Disturbed by the truth,
Stefan Andre


Remembering Robert F. Kennedy...

Gore Vidal once said that we Americans live in the " United States of Amnesia". A good grasp of history and the lessons of our collective experience do not seem to be our strongest qualities as a people. Forty years ago in June, Senator Robert F. Kennedy was murdered .Two months earlier Martin Luther King was killed . The nation was reeling in grief and more and more people were speaking out to end the bloodshed in Vietnam . Many believed that Kennedy would be the next president and even more than his brother John ,it would be Robert who would lift up the poor , bring greater justice to our American society, and end the Vietnam war. Kennedy was a good study in personal/political transformation. From 1966 - 1968 he underwent significant changes in perspective. From pro-war to anti-war is no little leap! From authorizing the phone tapping of Martin Luther King to supporting the United Farm Workers and Cesar Chavez is a titanic shift! His growing awareness of the widening gap in this country between rich and poor , and his deepening passion to work for social justice was well known. Many believed he had found his life's calling. In his traveling across the country he had come to see first hand the poverty and hunger that exist in our inner cities, in the Mississippi delta, in Appalachia, on Native American reservations, and more... It seems that personal experience and public protest worked hand in hand to help transform a man of privilege into a more compassionate man.

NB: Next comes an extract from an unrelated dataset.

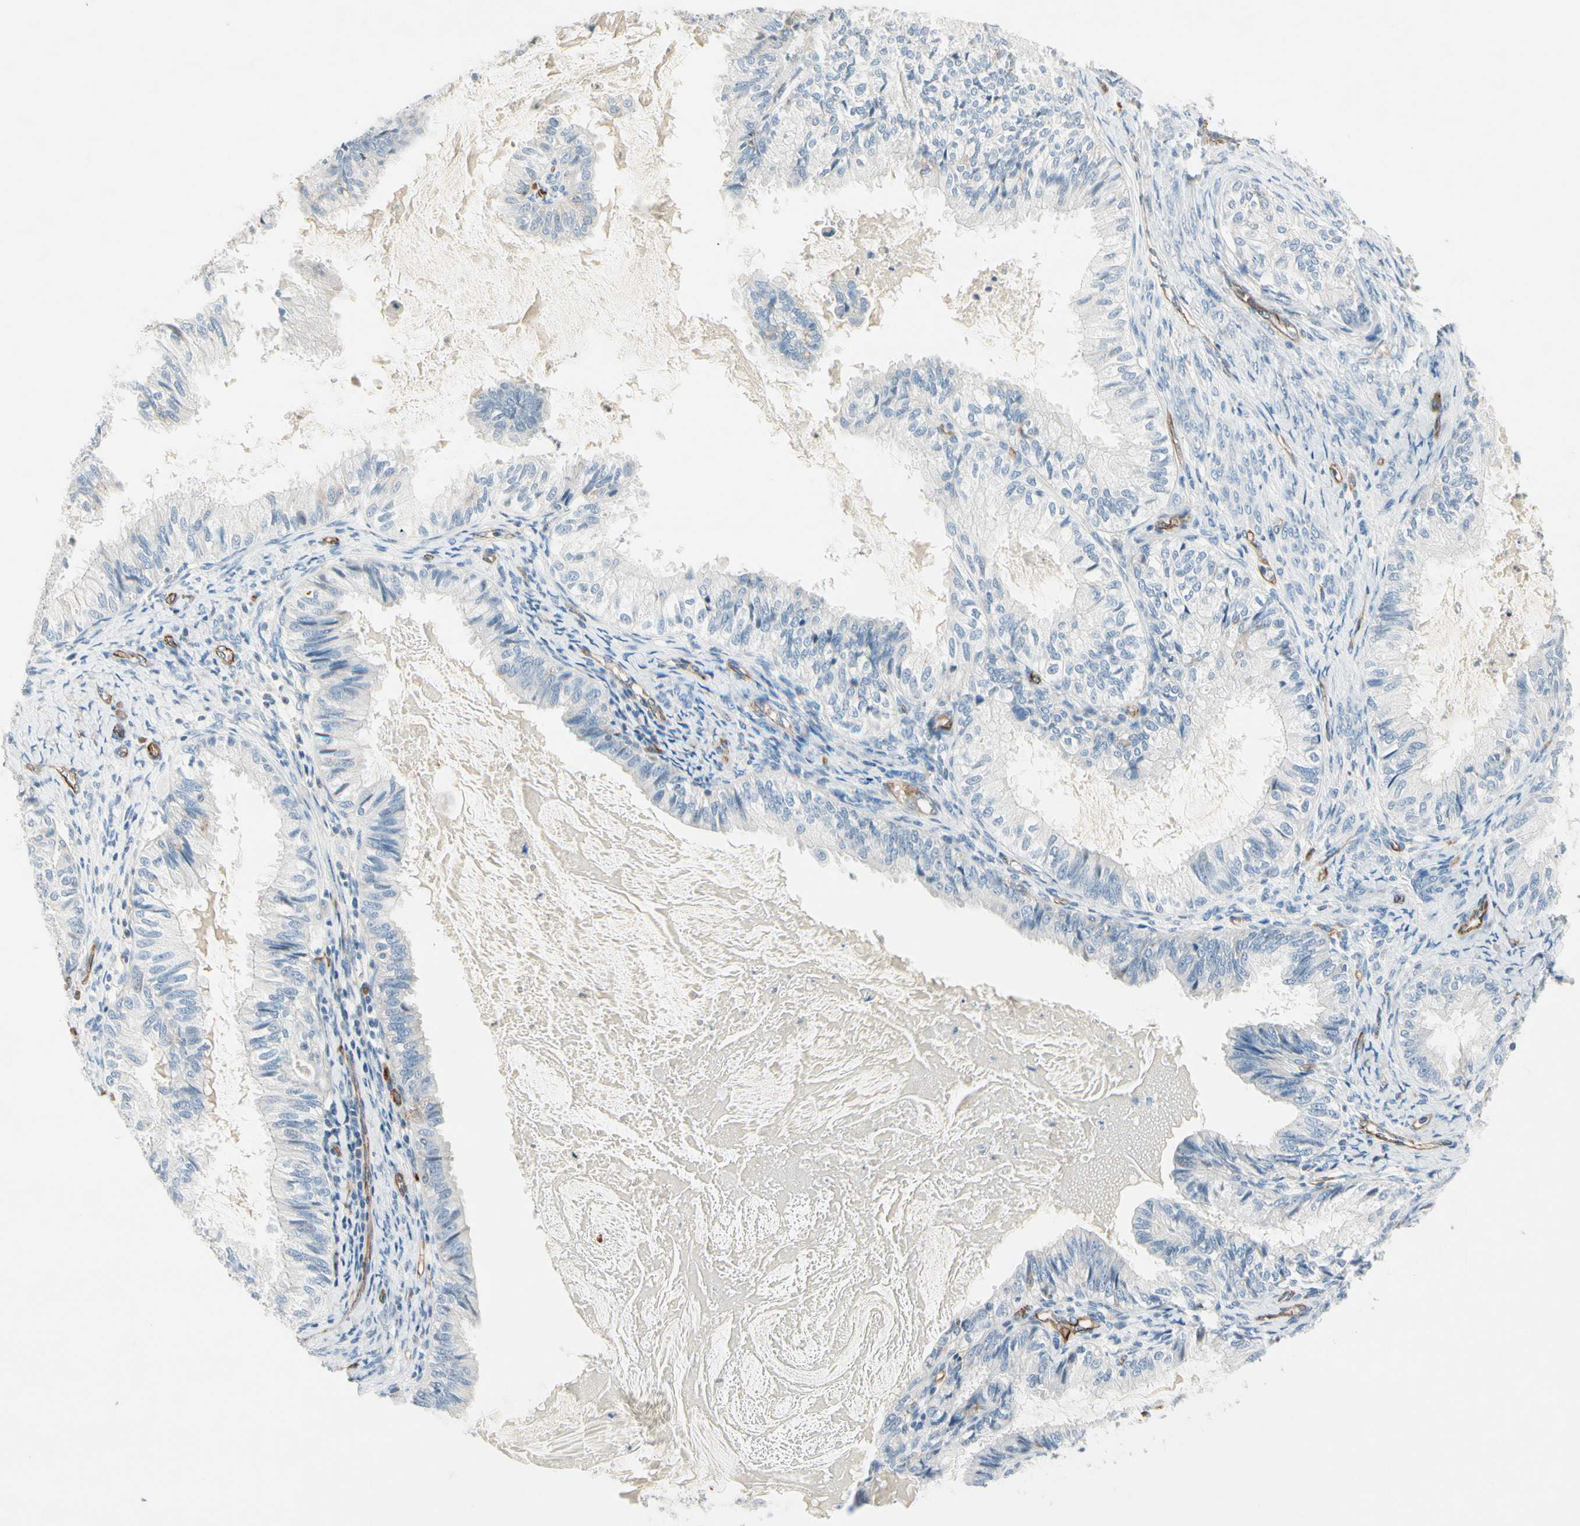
{"staining": {"intensity": "negative", "quantity": "none", "location": "none"}, "tissue": "cervical cancer", "cell_type": "Tumor cells", "image_type": "cancer", "snomed": [{"axis": "morphology", "description": "Normal tissue, NOS"}, {"axis": "morphology", "description": "Adenocarcinoma, NOS"}, {"axis": "topography", "description": "Cervix"}, {"axis": "topography", "description": "Endometrium"}], "caption": "Tumor cells are negative for protein expression in human cervical adenocarcinoma.", "gene": "CD93", "patient": {"sex": "female", "age": 86}}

There are many today who share Kennedy's awareness and passion and like Kennedy many are speaking out and working to create a more peaceful and just society. In the face of a habitual cynicism there are many who are finding ways to plant and water the seeds of a new society. Can we take just a moment to consider what it is we may be called to be and do? What are the ways of transformation for us and for our time?Using our gifts and resources how can we fulfill this deep calling? In our so-called post modern world there are many uncertainties and shifting grounds, but one thing remains clear: the urgent call to be a maker of peace and a creator of justice.In this call we find meaning, and purpose, and joy.